Banks have raised their platinum price forecasts over the last quarter, a Reuters poll showed on Monday, as miners in major producer South Africa gear up for wage talks and the prospect of further monetary stimulus allays fears over slowing growth.
Poll respondents cut forecasts for its sister metal palladium next year, however, while price expectations for the current year are unchanged from three months ago.
A poll of 21 analysts and traders carried out in the last two weeks returned an average forecast for platinum this year of $1,000 an ounce, up from $945 in a similar poll in April.
In 2017 the metal, primarily used in autocatalyst manufacturing and in jewellery, is expected to rise to an average $1,100 an ounce
That suggests prices are bottoming out after three straight years of losses. So far this year platinum has averaged $967 an ounce, its weakest annual average since 2005.
"Rampant car demand - much at odds with an otherwise moribund economy - has clearly helped platinum," Sharps Pixley chief executive Ross Norman said. "Looking ahead we forecast a levelling off in vehicle demand, but that is not to say that prices will start declining."
"We expect another round of strikes in South Africa, which, if protracted, will limit supply and ensure the market remains well bid."
Wage talks between unions in South Africa, which are demanding as much as 50 percent pay increases, and the mining companies started last week.
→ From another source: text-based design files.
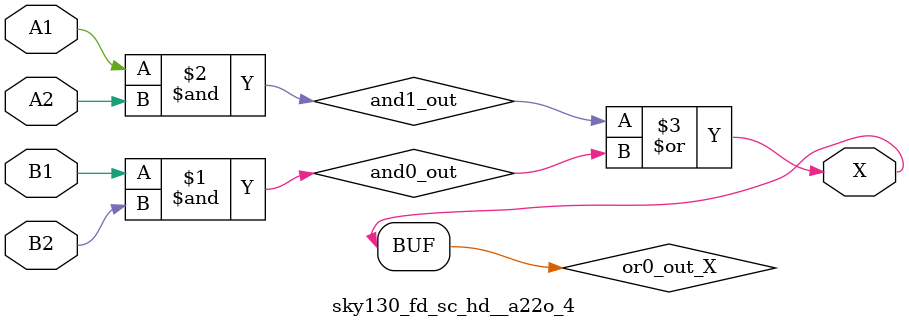
<source format=v>
/*
 * Copyright 2020 The SkyWater PDK Authors
 *
 * Licensed under the Apache License, Version 2.0 (the "License");
 * you may not use this file except in compliance with the License.
 * You may obtain a copy of the License at
 *
 *     https://www.apache.org/licenses/LICENSE-2.0
 *
 * Unless required by applicable law or agreed to in writing, software
 * distributed under the License is distributed on an "AS IS" BASIS,
 * WITHOUT WARRANTIES OR CONDITIONS OF ANY KIND, either express or implied.
 * See the License for the specific language governing permissions and
 * limitations under the License.
 *
 * SPDX-License-Identifier: Apache-2.0
*/


`ifndef SKY130_FD_SC_HD__A22O_4_FUNCTIONAL_V
`define SKY130_FD_SC_HD__A22O_4_FUNCTIONAL_V

/**
 * a22o: 2-input AND into both inputs of 2-input OR.
 *
 *       X = ((A1 & A2) | (B1 & B2))
 *
 * Verilog simulation functional model.
 */

`timescale 1ns / 1ps
`default_nettype none

`celldefine
module sky130_fd_sc_hd__a22o_4 (
    X ,
    A1,
    A2,
    B1,
    B2
);

    // Module ports
    output X ;
    input  A1;
    input  A2;
    input  B1;
    input  B2;

    // Local signals
    wire and0_out ;
    wire and1_out ;
    wire or0_out_X;

    //  Name  Output     Other arguments
    and and0 (and0_out , B1, B2            );
    and and1 (and1_out , A1, A2            );
    or  or0  (or0_out_X, and1_out, and0_out);
    buf buf0 (X        , or0_out_X         );

endmodule
`endcelldefine

`default_nettype wire
`endif  // SKY130_FD_SC_HD__A22O_4_FUNCTIONAL_V

</source>
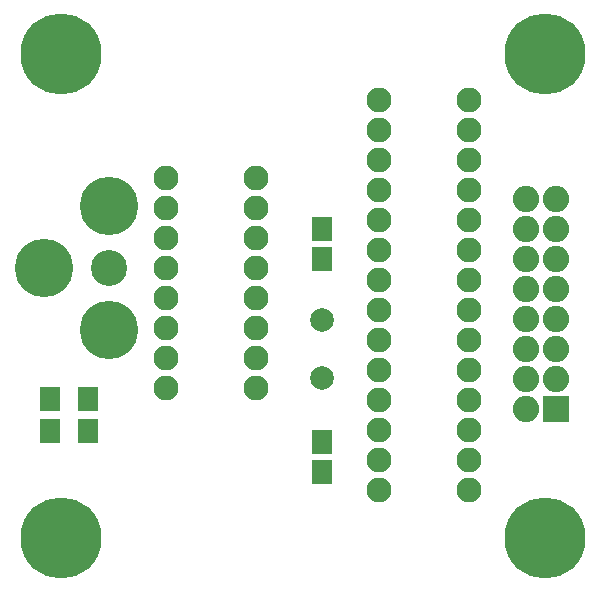
<source format=gts>
G04 #@! TF.FileFunction,Soldermask,Top*
%FSLAX46Y46*%
G04 Gerber Fmt 4.6, Leading zero omitted, Abs format (unit mm)*
G04 Created by KiCad (PCBNEW (after 2015-mar-04 BZR unknown)-product) date 11/11/2016 2:11:17 PM*
%MOMM*%
G01*
G04 APERTURE LIST*
%ADD10C,0.150000*%
%ADD11C,6.858000*%
%ADD12R,1.758000X2.008000*%
%ADD13R,2.235200X2.235200*%
%ADD14O,2.235200X2.235200*%
%ADD15R,1.808000X2.008000*%
%ADD16O,2.108000X2.108000*%
%ADD17C,2.009140*%
%ADD18C,4.953000*%
%ADD19C,3.048000*%
G04 APERTURE END LIST*
D10*
D11*
X200000000Y-125000000D03*
X159000000Y-125000000D03*
X200000000Y-84000000D03*
X159000000Y-84000000D03*
D12*
X181102000Y-101326000D03*
X181102000Y-98826000D03*
X181102000Y-116860000D03*
X181102000Y-119360000D03*
D13*
X200914000Y-114046000D03*
D14*
X198374000Y-114046000D03*
X200914000Y-111506000D03*
X198374000Y-111506000D03*
X200914000Y-108966000D03*
X198374000Y-108966000D03*
X200914000Y-106426000D03*
X198374000Y-106426000D03*
X200914000Y-103886000D03*
X198374000Y-103886000D03*
X200914000Y-101346000D03*
X198374000Y-101346000D03*
X200914000Y-98806000D03*
X198374000Y-98806000D03*
X200914000Y-96266000D03*
X198374000Y-96266000D03*
D15*
X158115000Y-113204000D03*
X158115000Y-115904000D03*
X161290000Y-113204000D03*
X161290000Y-115904000D03*
D16*
X185928000Y-87884000D03*
X185928000Y-90424000D03*
X185928000Y-92964000D03*
X185928000Y-95504000D03*
X185928000Y-98044000D03*
X185928000Y-100584000D03*
X185928000Y-103124000D03*
X185928000Y-105664000D03*
X185928000Y-108204000D03*
X185928000Y-110744000D03*
X185928000Y-113284000D03*
X185928000Y-115824000D03*
X185928000Y-118364000D03*
X185928000Y-120904000D03*
X193548000Y-120904000D03*
X193548000Y-118364000D03*
X193548000Y-115824000D03*
X193548000Y-113284000D03*
X193548000Y-110744000D03*
X193548000Y-108204000D03*
X193548000Y-105664000D03*
X193548000Y-103124000D03*
X193548000Y-100584000D03*
X193548000Y-98044000D03*
X193548000Y-95504000D03*
X193548000Y-92964000D03*
X193548000Y-90424000D03*
X193548000Y-87884000D03*
X167894000Y-94488000D03*
X167894000Y-97028000D03*
X167894000Y-99568000D03*
X167894000Y-102108000D03*
X167894000Y-104648000D03*
X167894000Y-107188000D03*
X167894000Y-109728000D03*
X167894000Y-112268000D03*
X175514000Y-112268000D03*
X175514000Y-109728000D03*
X175514000Y-107188000D03*
X175514000Y-104648000D03*
X175514000Y-102108000D03*
X175514000Y-99568000D03*
X175514000Y-97028000D03*
X175514000Y-94488000D03*
D17*
X181102000Y-111406940D03*
X181102000Y-106525060D03*
D18*
X157556200Y-102108000D03*
X163068000Y-107353100D03*
X163068000Y-96862900D03*
D19*
X163068000Y-102108000D03*
M02*

</source>
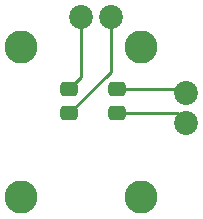
<source format=gbr>
%TF.GenerationSoftware,KiCad,Pcbnew,7.0.9*%
%TF.CreationDate,2024-10-27T03:10:17-07:00*%
%TF.ProjectId,ps4snapbackcaps,70733473-6e61-4706-9261-636b63617073,rev?*%
%TF.SameCoordinates,Original*%
%TF.FileFunction,Copper,L1,Top*%
%TF.FilePolarity,Positive*%
%FSLAX46Y46*%
G04 Gerber Fmt 4.6, Leading zero omitted, Abs format (unit mm)*
G04 Created by KiCad (PCBNEW 7.0.9) date 2024-10-27 03:10:17*
%MOMM*%
%LPD*%
G01*
G04 APERTURE LIST*
G04 Aperture macros list*
%AMRoundRect*
0 Rectangle with rounded corners*
0 $1 Rounding radius*
0 $2 $3 $4 $5 $6 $7 $8 $9 X,Y pos of 4 corners*
0 Add a 4 corners polygon primitive as box body*
4,1,4,$2,$3,$4,$5,$6,$7,$8,$9,$2,$3,0*
0 Add four circle primitives for the rounded corners*
1,1,$1+$1,$2,$3*
1,1,$1+$1,$4,$5*
1,1,$1+$1,$6,$7*
1,1,$1+$1,$8,$9*
0 Add four rect primitives between the rounded corners*
20,1,$1+$1,$2,$3,$4,$5,0*
20,1,$1+$1,$4,$5,$6,$7,0*
20,1,$1+$1,$6,$7,$8,$9,0*
20,1,$1+$1,$8,$9,$2,$3,0*%
G04 Aperture macros list end*
%TA.AperFunction,SMDPad,CuDef*%
%ADD10RoundRect,0.250000X-0.475000X0.337500X-0.475000X-0.337500X0.475000X-0.337500X0.475000X0.337500X0*%
%TD*%
%TA.AperFunction,SMDPad,CuDef*%
%ADD11RoundRect,0.250000X0.475000X-0.337500X0.475000X0.337500X-0.475000X0.337500X-0.475000X-0.337500X0*%
%TD*%
%TA.AperFunction,CastellatedPad*%
%ADD12C,2.028000*%
%TD*%
%TA.AperFunction,CastellatedPad*%
%ADD13C,2.786000*%
%TD*%
%TA.AperFunction,Conductor*%
%ADD14C,0.250000*%
%TD*%
G04 APERTURE END LIST*
D10*
%TO.P,C1,1*%
%TO.N,Net-(U1-V)*%
X83996667Y-71162500D03*
%TO.P,C1,2*%
%TO.N,Net-(U1-V-)*%
X83996667Y-73237500D03*
%TD*%
D11*
%TO.P,C2,1*%
%TO.N,Net-(U1-H)*%
X88000000Y-73237500D03*
%TO.P,C2,2*%
%TO.N,Net-(U1-H-)*%
X88000000Y-71162500D03*
%TD*%
D12*
%TO.P,U1,H2,H*%
%TO.N,Net-(U1-H)*%
X93895200Y-74015000D03*
%TO.P,U1,H3,H-*%
%TO.N,Net-(U1-H-)*%
X93875200Y-71475000D03*
D13*
%TO.P,U1,S,SHIELD*%
%TO.N,unconnected-(U1-SHIELD-PadS)*%
X90065200Y-67650000D03*
X79935200Y-67650000D03*
X90080000Y-80350000D03*
X79920000Y-80350000D03*
D12*
%TO.P,U1,V2,V*%
%TO.N,Net-(U1-V)*%
X84985200Y-65095000D03*
%TO.P,U1,V3,V-*%
%TO.N,Net-(U1-V-)*%
X87525200Y-65095000D03*
%TD*%
D14*
%TO.N,Net-(U1-V)*%
X84985200Y-70173967D02*
X83996667Y-71162500D01*
X84985200Y-65095000D02*
X84985200Y-70173967D01*
%TO.N,Net-(U1-V-)*%
X83996667Y-73237500D02*
X87525200Y-69708967D01*
X87525200Y-69708967D02*
X87525200Y-65301976D01*
%TO.N,Net-(U1-H)*%
X93117700Y-73237500D02*
X93772371Y-73892171D01*
X88000000Y-73237500D02*
X93117700Y-73237500D01*
%TO.N,Net-(U1-H-)*%
X88000000Y-71162500D02*
X93360724Y-71162500D01*
X93360724Y-71162500D02*
X93673224Y-71475000D01*
%TD*%
M02*

</source>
Strike action there may tighten supply, though the ready availability of above-ground stocks of the metal cushioned prices during previous bouts of strikes.
While analysts had lifted their gold, silver and platinum forecasts for this year, their average palladium price forecast for 2016 was flat from April, at $580 an ounce, while their 2017 price view was 2 percent lower, at $668 an ounce
Palladium-backed exchange-traded funds have seen outflows for a second year this year, while the always-small palladium jewellery market has evaporated as Chinese buyers lost interest in the metal.
"Palladium will continue to languish as its supply is expected to rise faster than the growth in demand due to lower demand for jewellery and electronics," Sreedharan Unnithan of Philips Futures in Singapore said.
Nonetheless, the metal represents good value for some, analysts said, after lagging gains in other precious metals this year, and may represent a good buy for investors. Its predicted price for 2017 is 15 percent higher than this year's forecast.
"In the case of a good economic future with higher growth rates in 2017, palladium will outperform," LBBW analyst Thorsten Proettel said.